__Набор заданий__.
1 – Ответьте, кто, согласно фрагменту об отношении Николая I к Наполеону III, получил приказ передать принцу-президенту вербальную ноту.
2 – Определите, согласуются ли с фрагментом об отношении Николая I к Наполеону III следующие утверждения, и для каждого ответьте «да» или «нет», приведя точную цитату из фрагмента: (a) первые официальные вести о перевороте Николай получил 11 декабря 1851 г.; (b) известию о перевороте радовались только в Петербурге; (c) Франц-Иосиф объявил австрийскую конституцию 1848 г. уничтоженной 31 декабря 1851 г.

__Фрагмент текста__.
Отношения Николая I к Наполеону III. Когда, 11 декабря 1851 г., Николай получил первые официальные вести о перевороте 2 декабря, он не мог воздержаться от выражений восторга. Русский посол в Париже граф Киселев получил приказ немедленно отпра­виться во дворец к принцу-президенту и передать ему вербаль­ную ноту, в которой Николай полностью принимал ту версию, будто Наполеон спас Францию от «красной революции». Главное, что восхищало царя, это то, что принц-президент одним молодецким ударом истребил и революционеров и не­навистных Николаю либералов. «Одним ударом Луи-Бонапарт убил и красных и конституционных доктринеров. Никогда бы им не воскресать!» — так торжествовал канцлер Нессель­роде. Радовались не только в Петербурге, но и в Вене. Едва только в Вену пришло сообщение о том, что принц Луи-Напо­леон расправился с республикой, как Франц-Иосиф 31 декабря 1851 г. особым указом объявил австрийскую конституцию 1848 г. уничтоженной, а свою власть восстановленной во всей ее самодержавной полноте.

Но идиллии не суждено было продолжаться. Уже с весны, а особенно с лета 1852 г., после триумфальных поездок принца-президента по Франции, стало ясно, что Луи-Наполеон в очень близком будущем примет титул императора.

__Сохранённые записи__.
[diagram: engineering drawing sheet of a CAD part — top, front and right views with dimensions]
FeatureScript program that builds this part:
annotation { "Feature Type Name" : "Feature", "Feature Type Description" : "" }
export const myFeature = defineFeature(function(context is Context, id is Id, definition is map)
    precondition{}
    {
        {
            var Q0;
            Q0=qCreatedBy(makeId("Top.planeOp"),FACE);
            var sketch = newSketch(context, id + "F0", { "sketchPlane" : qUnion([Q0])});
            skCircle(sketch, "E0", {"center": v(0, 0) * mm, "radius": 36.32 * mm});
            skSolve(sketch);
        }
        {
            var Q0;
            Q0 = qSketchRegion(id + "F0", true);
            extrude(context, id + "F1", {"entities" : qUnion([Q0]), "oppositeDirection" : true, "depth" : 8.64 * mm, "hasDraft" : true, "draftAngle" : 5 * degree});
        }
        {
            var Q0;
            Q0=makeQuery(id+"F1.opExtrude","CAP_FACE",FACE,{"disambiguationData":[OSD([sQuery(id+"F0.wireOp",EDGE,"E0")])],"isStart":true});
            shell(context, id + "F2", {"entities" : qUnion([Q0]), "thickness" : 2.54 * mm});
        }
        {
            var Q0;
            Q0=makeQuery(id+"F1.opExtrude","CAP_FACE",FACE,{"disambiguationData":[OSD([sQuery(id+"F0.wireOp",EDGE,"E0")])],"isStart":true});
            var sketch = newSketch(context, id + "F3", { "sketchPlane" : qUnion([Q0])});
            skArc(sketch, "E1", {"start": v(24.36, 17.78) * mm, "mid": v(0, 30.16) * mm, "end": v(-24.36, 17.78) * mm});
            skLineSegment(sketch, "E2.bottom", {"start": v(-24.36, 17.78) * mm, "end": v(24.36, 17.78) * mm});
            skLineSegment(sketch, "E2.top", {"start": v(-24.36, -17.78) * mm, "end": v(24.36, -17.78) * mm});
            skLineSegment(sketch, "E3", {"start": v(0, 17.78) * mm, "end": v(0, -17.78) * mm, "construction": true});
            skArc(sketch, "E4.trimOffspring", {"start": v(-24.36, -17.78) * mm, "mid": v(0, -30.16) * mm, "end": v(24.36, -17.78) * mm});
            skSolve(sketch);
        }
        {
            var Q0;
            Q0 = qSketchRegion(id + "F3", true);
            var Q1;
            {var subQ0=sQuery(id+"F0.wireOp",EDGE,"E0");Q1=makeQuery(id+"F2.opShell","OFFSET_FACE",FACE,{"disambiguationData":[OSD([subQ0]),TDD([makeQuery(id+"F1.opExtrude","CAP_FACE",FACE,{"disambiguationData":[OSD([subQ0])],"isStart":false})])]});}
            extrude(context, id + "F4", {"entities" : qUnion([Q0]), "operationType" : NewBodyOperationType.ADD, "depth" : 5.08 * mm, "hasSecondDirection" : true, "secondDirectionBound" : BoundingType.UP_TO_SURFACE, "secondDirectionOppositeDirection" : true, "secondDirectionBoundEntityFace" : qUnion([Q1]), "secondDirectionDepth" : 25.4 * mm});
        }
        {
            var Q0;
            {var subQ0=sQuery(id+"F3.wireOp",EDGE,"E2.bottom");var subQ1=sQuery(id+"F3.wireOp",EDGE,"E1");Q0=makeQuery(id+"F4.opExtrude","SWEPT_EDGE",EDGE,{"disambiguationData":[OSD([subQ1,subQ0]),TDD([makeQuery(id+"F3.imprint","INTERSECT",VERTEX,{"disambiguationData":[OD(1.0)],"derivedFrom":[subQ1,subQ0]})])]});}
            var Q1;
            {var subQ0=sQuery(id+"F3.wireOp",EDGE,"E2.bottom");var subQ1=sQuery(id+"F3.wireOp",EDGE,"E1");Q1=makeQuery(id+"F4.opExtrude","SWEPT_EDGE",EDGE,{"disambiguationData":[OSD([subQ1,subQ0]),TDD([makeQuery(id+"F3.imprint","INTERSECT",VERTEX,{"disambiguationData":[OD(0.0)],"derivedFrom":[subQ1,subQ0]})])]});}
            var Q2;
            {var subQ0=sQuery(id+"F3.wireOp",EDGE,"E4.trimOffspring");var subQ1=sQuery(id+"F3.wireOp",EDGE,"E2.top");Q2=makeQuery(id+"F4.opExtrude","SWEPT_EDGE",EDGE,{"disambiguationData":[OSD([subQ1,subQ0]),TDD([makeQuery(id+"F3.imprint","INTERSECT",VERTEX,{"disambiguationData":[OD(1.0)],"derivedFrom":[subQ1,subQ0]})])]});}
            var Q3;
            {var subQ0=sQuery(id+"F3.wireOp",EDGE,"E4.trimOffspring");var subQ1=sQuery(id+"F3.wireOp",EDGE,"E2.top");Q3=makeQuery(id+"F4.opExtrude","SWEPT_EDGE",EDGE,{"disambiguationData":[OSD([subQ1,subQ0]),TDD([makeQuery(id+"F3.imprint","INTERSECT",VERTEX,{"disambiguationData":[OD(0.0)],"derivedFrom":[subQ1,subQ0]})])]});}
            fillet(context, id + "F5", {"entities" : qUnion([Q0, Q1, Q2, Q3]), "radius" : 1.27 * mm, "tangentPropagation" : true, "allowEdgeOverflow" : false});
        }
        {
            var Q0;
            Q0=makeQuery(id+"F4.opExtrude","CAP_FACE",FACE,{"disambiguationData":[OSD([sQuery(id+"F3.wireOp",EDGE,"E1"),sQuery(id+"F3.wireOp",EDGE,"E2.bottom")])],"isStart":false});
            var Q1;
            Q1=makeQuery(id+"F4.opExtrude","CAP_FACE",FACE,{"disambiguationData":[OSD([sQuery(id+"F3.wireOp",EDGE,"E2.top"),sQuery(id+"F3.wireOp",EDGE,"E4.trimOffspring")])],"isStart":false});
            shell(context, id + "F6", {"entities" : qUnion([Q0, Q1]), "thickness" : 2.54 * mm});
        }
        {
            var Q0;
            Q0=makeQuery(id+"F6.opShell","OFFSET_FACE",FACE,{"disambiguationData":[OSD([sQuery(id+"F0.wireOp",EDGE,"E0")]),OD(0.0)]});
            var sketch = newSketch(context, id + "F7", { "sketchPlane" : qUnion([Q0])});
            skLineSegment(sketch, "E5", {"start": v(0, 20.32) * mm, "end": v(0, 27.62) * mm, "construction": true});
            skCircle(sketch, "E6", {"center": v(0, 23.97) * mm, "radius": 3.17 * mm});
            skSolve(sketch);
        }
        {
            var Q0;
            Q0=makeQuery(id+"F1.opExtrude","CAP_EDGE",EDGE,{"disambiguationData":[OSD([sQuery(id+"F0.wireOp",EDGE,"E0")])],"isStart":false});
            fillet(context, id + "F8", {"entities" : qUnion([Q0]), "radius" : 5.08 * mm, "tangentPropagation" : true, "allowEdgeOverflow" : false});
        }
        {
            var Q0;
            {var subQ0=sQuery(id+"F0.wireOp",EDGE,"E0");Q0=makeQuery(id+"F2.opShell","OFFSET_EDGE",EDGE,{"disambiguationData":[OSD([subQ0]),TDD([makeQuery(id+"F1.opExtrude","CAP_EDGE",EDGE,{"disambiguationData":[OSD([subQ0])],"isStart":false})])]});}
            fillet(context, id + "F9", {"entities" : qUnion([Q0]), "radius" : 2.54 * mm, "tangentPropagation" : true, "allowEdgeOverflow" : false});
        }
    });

__Ответы к заданиям__.
1 – Русский посол в Париже граф Киселев.

2 –
(a) Да: «Когда, 11 декабря 1851 г., Николай получил первые официальные вести о перевороте 2 декабря».
(b) Нет: «Радовались не только в Петербурге, но и в Вене».
(c) Да: «Франц-Иосиф 31 декабря 1851 г. особым указом объявил австрийскую конституцию 1848 г. уничтоженной».